# On This Day in History . . .



## Kevin (Jul 29, 2015)

On this day:


1778 French Vice-Admiral Count d’Estaing establishes contact with the Continental Army, which is waiting for his help to retake Rhode Island.

1862 Yankee soldiers capture Confederate spy Marie Isabella “Belle” Boyd
1909 GM buys Cadillac
1921 Adolf Hitler named Fuhrer of Nazi party 
1945 Japs sink USS Indianapolis
1958 NASA was created
1965 101st Airborne arrives in Vietnam
1967 Doors first #1 hit Light My Fire

There's more but those caught my eye.

Reactions: Like 6


----------



## TimR (Jul 29, 2015)



Reactions: Like 2


----------



## gman2431 (Jul 30, 2015)

Good ole Morrison. You guys seen the movie? What a trip. "Where's your will to be weird" 

I always find the "this day in history" stuff very interesting.

Reactions: Like 1


----------



## phinds (Jul 30, 2015)

Kevin said:


> 1967 Doors first #1 hit Light My Fire


This is the only one that matters.

Reactions: Like 1 | Agree 1


----------



## Kevin (Jul 30, 2015)

On this day:


*1502 - *Christopher Columbus landed at Guanaja in the Bay Islands off the coast of Honduras during his fourth voyage

*1729 *- The city of Baltimore was founded in Maryland.

*1867* - Texas Governor James Throckmorton was removed from office for being an "impediment to Reconstruction." 

*1898 *- "Scientific America" carried the first magazine automobile ad. The ad was for the Winton Motor Car Company of Cleveland, OH. 

*1916* - In New York Harbor, German saboteurs set off an explosion at a munitions arsenal on Black Tom island. Seven people in Jersey City, NJ, were killed. Damage was caused as far away as the Brooklyn waterfront and Times Square.

*1930* - Uruguay won soccer's first World Cup. They beat Argentina 4-2.

*1942* - The WAVES were created by legislation signed by U.S. President Franklin D. Roosevelt.

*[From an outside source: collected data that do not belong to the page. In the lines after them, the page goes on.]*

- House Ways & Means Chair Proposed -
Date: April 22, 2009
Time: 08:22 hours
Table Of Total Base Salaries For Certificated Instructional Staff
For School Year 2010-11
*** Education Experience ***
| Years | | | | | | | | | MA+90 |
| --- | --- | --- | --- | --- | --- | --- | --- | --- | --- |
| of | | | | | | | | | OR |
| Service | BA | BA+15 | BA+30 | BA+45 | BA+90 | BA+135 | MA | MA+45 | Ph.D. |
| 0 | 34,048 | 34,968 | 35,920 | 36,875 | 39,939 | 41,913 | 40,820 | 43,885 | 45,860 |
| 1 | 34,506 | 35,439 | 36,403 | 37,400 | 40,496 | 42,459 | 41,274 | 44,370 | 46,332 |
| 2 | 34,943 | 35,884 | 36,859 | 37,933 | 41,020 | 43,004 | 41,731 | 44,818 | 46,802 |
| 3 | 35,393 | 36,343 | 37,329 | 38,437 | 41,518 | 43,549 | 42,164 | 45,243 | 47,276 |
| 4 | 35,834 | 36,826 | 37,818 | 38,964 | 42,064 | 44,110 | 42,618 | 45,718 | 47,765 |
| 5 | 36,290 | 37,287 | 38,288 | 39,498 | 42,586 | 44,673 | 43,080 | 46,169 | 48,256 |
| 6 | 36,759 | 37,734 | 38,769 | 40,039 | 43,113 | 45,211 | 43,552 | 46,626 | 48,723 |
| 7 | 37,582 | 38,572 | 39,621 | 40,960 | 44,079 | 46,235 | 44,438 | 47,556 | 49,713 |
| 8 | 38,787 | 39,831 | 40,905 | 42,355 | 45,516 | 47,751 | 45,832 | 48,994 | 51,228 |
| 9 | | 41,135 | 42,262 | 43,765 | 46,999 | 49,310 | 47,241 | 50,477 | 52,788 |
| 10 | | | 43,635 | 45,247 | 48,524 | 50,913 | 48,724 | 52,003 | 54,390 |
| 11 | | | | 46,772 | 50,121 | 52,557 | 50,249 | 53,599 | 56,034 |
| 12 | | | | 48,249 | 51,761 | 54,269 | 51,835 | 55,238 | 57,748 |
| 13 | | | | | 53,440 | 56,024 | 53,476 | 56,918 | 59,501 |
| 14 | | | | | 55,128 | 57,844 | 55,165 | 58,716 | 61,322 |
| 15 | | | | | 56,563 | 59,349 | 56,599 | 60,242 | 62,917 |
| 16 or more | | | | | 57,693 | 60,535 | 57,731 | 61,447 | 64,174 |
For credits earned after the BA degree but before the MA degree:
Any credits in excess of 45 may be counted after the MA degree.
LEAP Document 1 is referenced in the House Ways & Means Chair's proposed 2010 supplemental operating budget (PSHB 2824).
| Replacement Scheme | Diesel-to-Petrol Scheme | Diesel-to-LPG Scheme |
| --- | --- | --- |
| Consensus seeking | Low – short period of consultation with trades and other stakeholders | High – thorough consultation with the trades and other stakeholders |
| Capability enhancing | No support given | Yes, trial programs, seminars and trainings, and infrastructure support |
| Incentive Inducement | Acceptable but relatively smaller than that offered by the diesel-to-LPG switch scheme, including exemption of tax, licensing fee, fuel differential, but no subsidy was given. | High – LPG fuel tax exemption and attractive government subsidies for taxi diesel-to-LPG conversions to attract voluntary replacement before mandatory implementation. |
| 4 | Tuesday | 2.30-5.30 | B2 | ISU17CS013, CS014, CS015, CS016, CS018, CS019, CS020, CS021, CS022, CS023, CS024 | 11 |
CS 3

The members of the Women's Accepted for Volunteer Emergency Service were a part of the U.S. Navy. 

*1954* - Elvis Presley made his professional debut in Memphis at the Overton Park Shell. It was his first concert to be advertised. 

*1963* - The Beatles recorded "Roll Over Beethoven."

*1974* - The U.S. House of Representatives Judiciary Committee voted to impeach President Nixon for blocking the Watergate investigation and for abuse of power. 

*1998 *- A group of Ohio machine-shop workers (who call themselves the Lucky 13) won the $295.7 million Powerball jackpot. It was the largest-ever American lottery

Reactions: Like 2


----------